One of the main barriers to medical oxygen is the high transport costs of the cylinders to the health facilities.
In Kenya, a private sector company has positioned oxygen plants near clusters of health facilities and uses a milk delivery system to deliver oxygen to more than 140 clinics.
Incentivizing the business sector to change its approach and model is key to ensuring sustainable oxygen in low- and middle-income countries.
And to be successful the health work force needs to be ready.
Not only doctors and nurses with experience in caring for severely ill patients; but also biomedical engineers, respiratory therapists, and maintenance staff.
Oxygen saves lives of patients with COVID-19 but it will also save some of the 800 thousand children under-five that die every year of pneumonia and improve the overall safety of surgery.
A better world means ensuring oxygen is available for all.
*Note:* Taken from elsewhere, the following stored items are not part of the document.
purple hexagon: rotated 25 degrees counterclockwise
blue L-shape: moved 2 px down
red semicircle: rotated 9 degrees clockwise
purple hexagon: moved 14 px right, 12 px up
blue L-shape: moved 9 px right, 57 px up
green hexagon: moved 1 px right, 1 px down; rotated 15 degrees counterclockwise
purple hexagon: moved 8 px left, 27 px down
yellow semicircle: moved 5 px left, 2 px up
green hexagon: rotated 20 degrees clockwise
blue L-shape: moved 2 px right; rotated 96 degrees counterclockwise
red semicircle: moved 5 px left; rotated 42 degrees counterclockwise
Where they need it, and when they need it.
Tomorrow marks World Polio Day week, and partners around the world – led in particular by Rotary International – are organising events and raising awareness about the need to eradicate polio.
Over the summer the world collectively welcomed Africa’s historic success of ridding the continent of wild poliovirus.
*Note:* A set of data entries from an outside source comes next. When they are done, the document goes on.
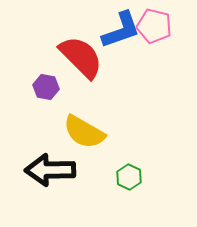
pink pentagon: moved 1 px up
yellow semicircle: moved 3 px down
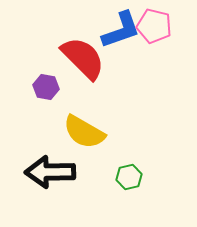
red semicircle: moved 2 px right, 1 px down
black arrow: moved 2 px down
green hexagon: rotated 20 degrees clockwise
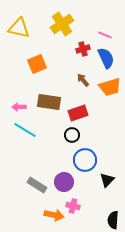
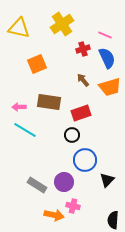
blue semicircle: moved 1 px right
red rectangle: moved 3 px right
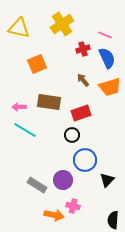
purple circle: moved 1 px left, 2 px up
Thanks to hundreds of thousands of health workers reaching millions of children with safe and effective vaccines across the continent, the world celebrated one of the greatest public health achievements of all time.
However, while there is polio anywhere, the world remains at risk of resurgence.
Following suspension of polio and routine immunisation due to the pandemic, vaccination drives have now been restarted.
We applaud and encourage governments for doing catch-up campaigns so that no child is left behind and we can soon consign polio to the history books, alongside smallpox.
Smallpox eradication is a remarkable achievement, not least because it was completed at the heart of the Cold War.
Health did then and should now always come above politics and it is with sadness that this week we lost one of the great titans of smallpox eradication with the passing of Dr Mike Lane.
Dr Mike Lane spent 13 years chasing down the last remnants of smallpox, finding cases and vaccinating communities in some of the remotest corners of the Earth, where smallpox was still endemic.
At CDC, Dr Lane was the last programme director of the Smallpox Eradication Program and received many awards, including the US Public Health Service’s Commendation Medal.
For many years, Dr Lane was an advisor to WHO on smallpox.
I wish to express my deepest sympathy to Dr Lane’s friends and family. We will continue to honour his legacy.
Finally, telling stories is as old as human civilization.
It helps us understand our problems and can inspire action that changes lives.
WHO is proud to announce the second Health for All Film Festival, to cultivate visual storytelling about public health.